Prymas Belgii o synodzie: poniedziałkowy incydent pokrzyżował nam plany, zamiast rodziną
zajęliśmy się oczekiwaniami mediów
Zamiast zająć się tym, co interesuje rodziny, zajmowaliśmy się tym, co interesuje
media – tak abp André-Joseph Léonard z Belgii podsumowuje kończący się synod. Zapytany,
czy jest zadowolony z obrad, nie potrafił dać jednoznacznej odpowiedzi.
„Tak
i nie. Tak, ponieważ mówiliśmy w sposób swobodny i szczery – powiedział Radiu Watykańskiemu
Prymas Belgii. – Nie, bo poniedziałkowy incydent sprawił, że w małych grupach zamiast
zająć się tym, czym chcieliśmy, sprawami pozytywnymi, na przykład przygotowaniem do
małżeństwa, duszpasterstwem par już po ślubie, pięknem małżeństwa... Zamiast tego
musieliśmy się skupić na tym, czym interesują się media, odkładając na bok to, co
interesuje rodziny. To ograniczyło nasze obrady, ale trochę nas też przebudziło.

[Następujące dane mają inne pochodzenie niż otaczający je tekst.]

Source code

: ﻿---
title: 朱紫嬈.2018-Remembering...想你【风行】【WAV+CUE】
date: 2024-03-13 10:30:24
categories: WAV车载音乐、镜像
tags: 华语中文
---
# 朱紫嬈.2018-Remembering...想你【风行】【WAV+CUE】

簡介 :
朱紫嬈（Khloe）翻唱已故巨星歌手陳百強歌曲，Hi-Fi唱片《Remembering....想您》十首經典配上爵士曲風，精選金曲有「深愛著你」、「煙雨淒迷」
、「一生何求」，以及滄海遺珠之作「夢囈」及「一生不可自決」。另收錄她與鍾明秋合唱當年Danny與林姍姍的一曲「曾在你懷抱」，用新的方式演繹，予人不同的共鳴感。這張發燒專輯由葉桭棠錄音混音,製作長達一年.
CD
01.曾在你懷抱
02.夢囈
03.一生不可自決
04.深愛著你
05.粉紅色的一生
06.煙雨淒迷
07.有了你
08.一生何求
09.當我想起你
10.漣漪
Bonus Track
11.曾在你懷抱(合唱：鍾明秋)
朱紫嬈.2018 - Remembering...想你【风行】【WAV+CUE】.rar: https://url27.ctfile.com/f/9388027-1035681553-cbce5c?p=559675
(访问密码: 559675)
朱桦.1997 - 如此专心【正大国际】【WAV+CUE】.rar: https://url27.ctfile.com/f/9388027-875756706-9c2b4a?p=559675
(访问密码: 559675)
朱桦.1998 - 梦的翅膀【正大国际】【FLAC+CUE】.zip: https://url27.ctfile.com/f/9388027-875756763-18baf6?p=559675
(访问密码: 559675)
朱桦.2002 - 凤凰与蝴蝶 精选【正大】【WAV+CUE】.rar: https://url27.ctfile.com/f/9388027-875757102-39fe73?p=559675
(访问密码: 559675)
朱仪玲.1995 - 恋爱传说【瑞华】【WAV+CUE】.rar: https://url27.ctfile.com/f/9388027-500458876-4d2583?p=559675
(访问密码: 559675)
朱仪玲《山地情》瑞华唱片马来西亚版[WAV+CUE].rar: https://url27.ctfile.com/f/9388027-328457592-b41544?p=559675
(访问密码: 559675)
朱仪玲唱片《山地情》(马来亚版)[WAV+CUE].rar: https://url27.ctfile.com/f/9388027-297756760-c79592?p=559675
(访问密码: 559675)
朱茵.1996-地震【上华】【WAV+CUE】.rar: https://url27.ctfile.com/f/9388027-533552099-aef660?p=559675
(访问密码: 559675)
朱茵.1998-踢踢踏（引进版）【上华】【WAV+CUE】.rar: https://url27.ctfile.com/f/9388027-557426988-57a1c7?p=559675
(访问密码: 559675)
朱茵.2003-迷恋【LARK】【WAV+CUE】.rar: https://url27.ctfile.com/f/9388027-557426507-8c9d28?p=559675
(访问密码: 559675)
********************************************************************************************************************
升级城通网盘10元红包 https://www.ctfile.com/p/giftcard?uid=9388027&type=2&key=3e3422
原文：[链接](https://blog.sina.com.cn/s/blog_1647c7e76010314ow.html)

Mam
nadzieję, że uda się wypracować wyważone stanowisko, które zjednoczy zamiast przeciwstawiać
dwa aspekty problemu, a mianowicie wierność temu, czego wymaga od nas Pan Bóg i Kościół,
oraz miłość duszpasterską, która dociera do ludzi, potrafi ich wysłuchać, stara się
im pomóc i prowadzi ich na drogę nawrócenia, prawdy i pokoju”.